(Instrument reading data)
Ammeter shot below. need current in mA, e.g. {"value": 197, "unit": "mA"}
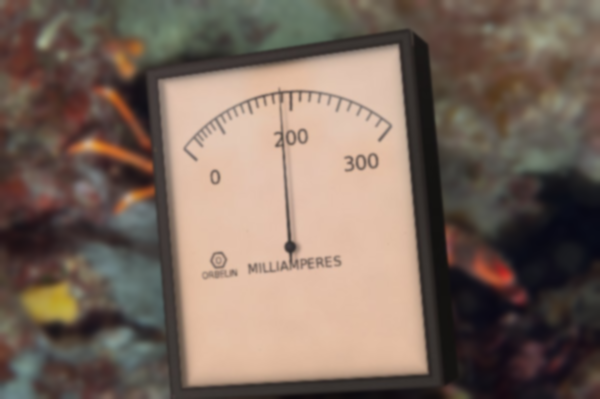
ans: {"value": 190, "unit": "mA"}
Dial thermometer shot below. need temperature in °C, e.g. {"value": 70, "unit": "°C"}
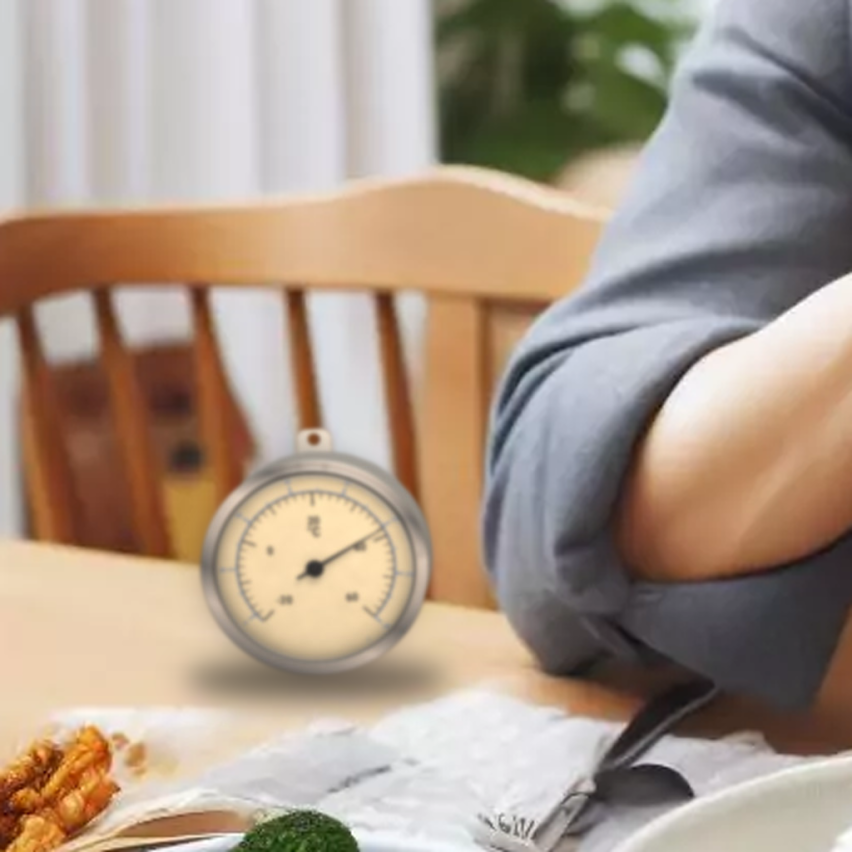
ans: {"value": 38, "unit": "°C"}
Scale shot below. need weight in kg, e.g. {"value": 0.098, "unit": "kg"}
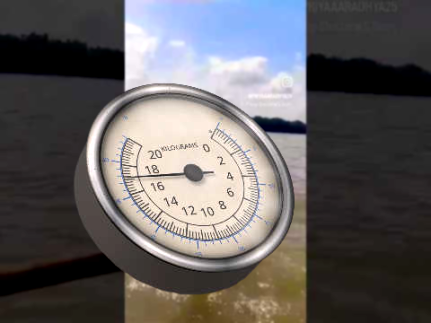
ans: {"value": 17, "unit": "kg"}
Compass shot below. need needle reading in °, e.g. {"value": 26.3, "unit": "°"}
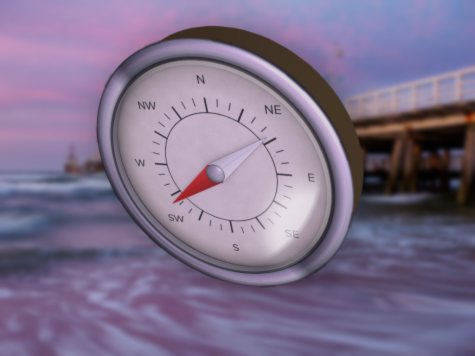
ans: {"value": 235, "unit": "°"}
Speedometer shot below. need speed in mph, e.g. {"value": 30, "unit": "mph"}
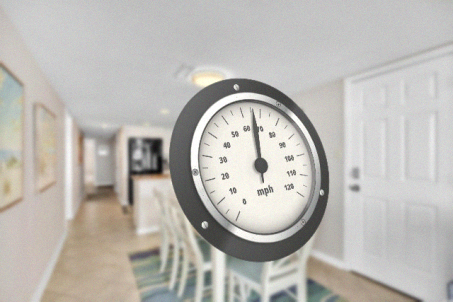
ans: {"value": 65, "unit": "mph"}
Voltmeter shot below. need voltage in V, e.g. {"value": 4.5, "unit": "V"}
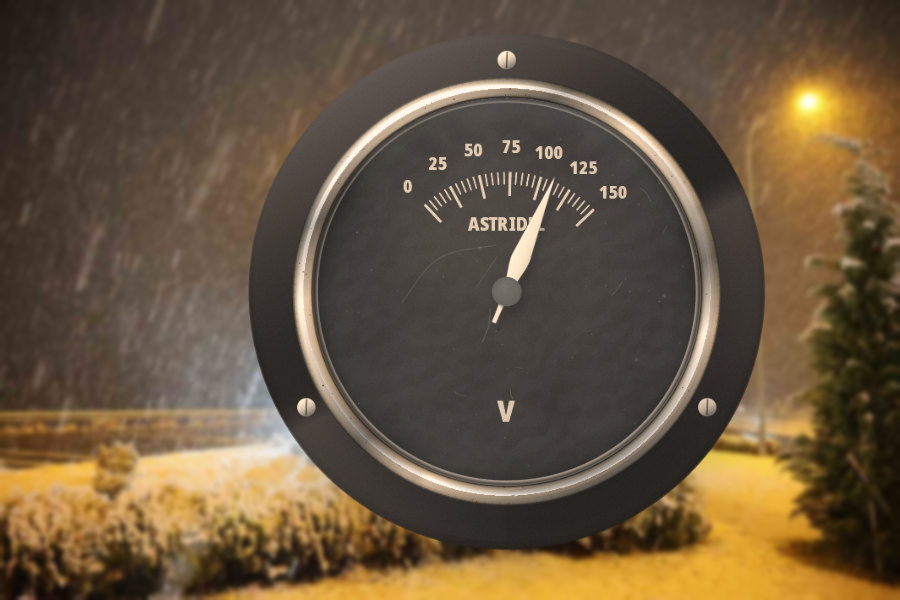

YOUR OBJECTIVE:
Please copy the part of the material that opens with the line containing "Scale shot below." and closes at the end of the material, renaming "shot below" to "photo below" and keeping everything else the same. Leave the pictures out.

RESPONSE BOX:
Scale photo below. need weight in kg, e.g. {"value": 0.098, "unit": "kg"}
ans: {"value": 17, "unit": "kg"}
Compass photo below. need needle reading in °, e.g. {"value": 26.3, "unit": "°"}
ans: {"value": 235, "unit": "°"}
Speedometer photo below. need speed in mph, e.g. {"value": 30, "unit": "mph"}
ans: {"value": 65, "unit": "mph"}
Voltmeter photo below. need voltage in V, e.g. {"value": 4.5, "unit": "V"}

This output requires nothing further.